Quels conseils avez-vous à donner aux aidants au quotidien ?

Déjà, garder en tête que la personne malade ne fait pas exprès. Neurologiquement, elle ne peut plus réagir autrement. Il est important pour les aidants de réaliser un travail de dissociation afin d’apprendre à faire la différence entre la maladie et la personne, et ou entre ce que la personne a été et ce qu’elle est maintenant à cause de la maladie.

Je recommande également aux aidants de développer leur créativité ! Soyez force de proposition pour en permanence contourner les troubles de comportement, éviter la résistance, faire diversion, proposer autre chose, etc. Il s’agit de bien observer les causes et les conséquences, et de se faire confiance : vous savez ce qui va déranger votre proche, provoquer une irritabilité, etc.

Ensuite, il est inutile de chercher à raisonner la personne malade, de la contredire. Elle n’a plus la capacité neurologique à raisonner. Il vaut donc mieux aller dans son sens pour ne pas la perturber ou la braquer, puis faire diversion pour l’emmener ailleurs.

Enfin, souvenez-vous que vous n’êtes pas responsable de tout et apprenez à demander de l’aide ! Être autonome, c’est aussi savoir demander de l’aide. Le gros enjeu est de s’appuyer sur les professionnels pour chaque besoin, afin de rester « un proche » pour la personne qu’on aide et de ne pas devenir un soignant.
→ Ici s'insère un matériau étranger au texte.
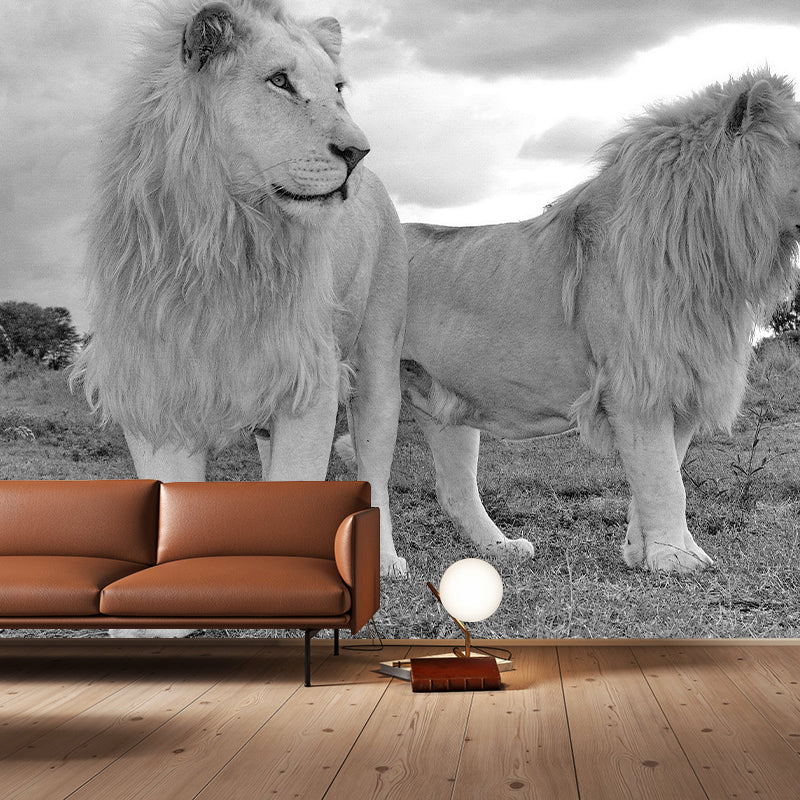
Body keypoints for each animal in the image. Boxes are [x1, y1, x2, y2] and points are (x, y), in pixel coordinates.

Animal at [71, 0, 409, 621]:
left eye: (337, 89)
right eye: (279, 81)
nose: (358, 152)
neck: (223, 238)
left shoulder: (310, 378)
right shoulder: (155, 382)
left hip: (378, 354)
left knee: (374, 461)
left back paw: (388, 559)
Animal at [394, 70, 800, 573]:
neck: (711, 255)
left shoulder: (683, 378)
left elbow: (659, 475)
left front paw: (649, 553)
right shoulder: (634, 384)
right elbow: (666, 482)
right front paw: (674, 560)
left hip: (441, 401)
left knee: (453, 490)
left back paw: (502, 549)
Vous pouvez notamment vous former avec des professionnels pour apprendre à accompagner votre proche tout en bienveillance avec vous-même.

Un dernier mot ?

Je tiens dire un grand bravo et un grand merci aux aidants, car les aidants sont malheureusement dans l’ombre, mal identifiés, mal valorisés, alors qu’ils font un travail au quotidien exceptionnel, quasiment inhumain, et portent une charge et un sacrifice énorme.

Quelles mesures de protection pour les personnes malades ?
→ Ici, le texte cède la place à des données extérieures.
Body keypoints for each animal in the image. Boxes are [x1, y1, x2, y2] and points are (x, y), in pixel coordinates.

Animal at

Certaines personnes ne sont plus en capacité de prendre des décisions dans leur intérêt, de gérer un budget, de gérer leurs affaires. Il existe pour elles des procédures auprès du juge des tutelles, avec trois volets pour des prises en charges croissantes :

  • la procédure de sauvegarde de justice, qui permet de faire accompagner la personne malade par une personne désignée comme soutien. Elle peut être mise en place rapidement mais elle reste de courte durée.
  • la procédure de curatelle : on désigne un curateur – un professionnel ou un membre de la famille – qui assurera avec la personne malade la gestion conjointe de ses affaires, dans une position de conseil et de guidance. La personne conserve la pleine décision pour ses affaires.
  • la mise sous tutelle : on désigne un tuteur – professionnel ou membre de la famille – qui va pouvoir prendre toutes les décisions à la place de la personne et gérer ses affaires (gestion financière, gestion du patrimoine, installation en établissement, etc.). Si elle peut faire peur, cette étape devient parfois une nécessité au cours de l’évolution de la maladie. A noter : les patients peuvent anticiper tant qu’ils ont encore toutes leurs capacités. Ils peuvent choisir, par exemple auprès d’un notaire, de désigner une personne qui s’occupera de leurs affaires s’ils venaient à perdre leur capacité à prendre des décisions pour elle-même.

*https://www.reunion-alzheimer.org

**L’employeur peut solliciter une visite médicale auprès du Médecin du travail lorsque son salarié présente difficultés impactant son travail et en lien avec sa santé. L’employeur devra toutefois informer le salarié du motif de la visite médicale.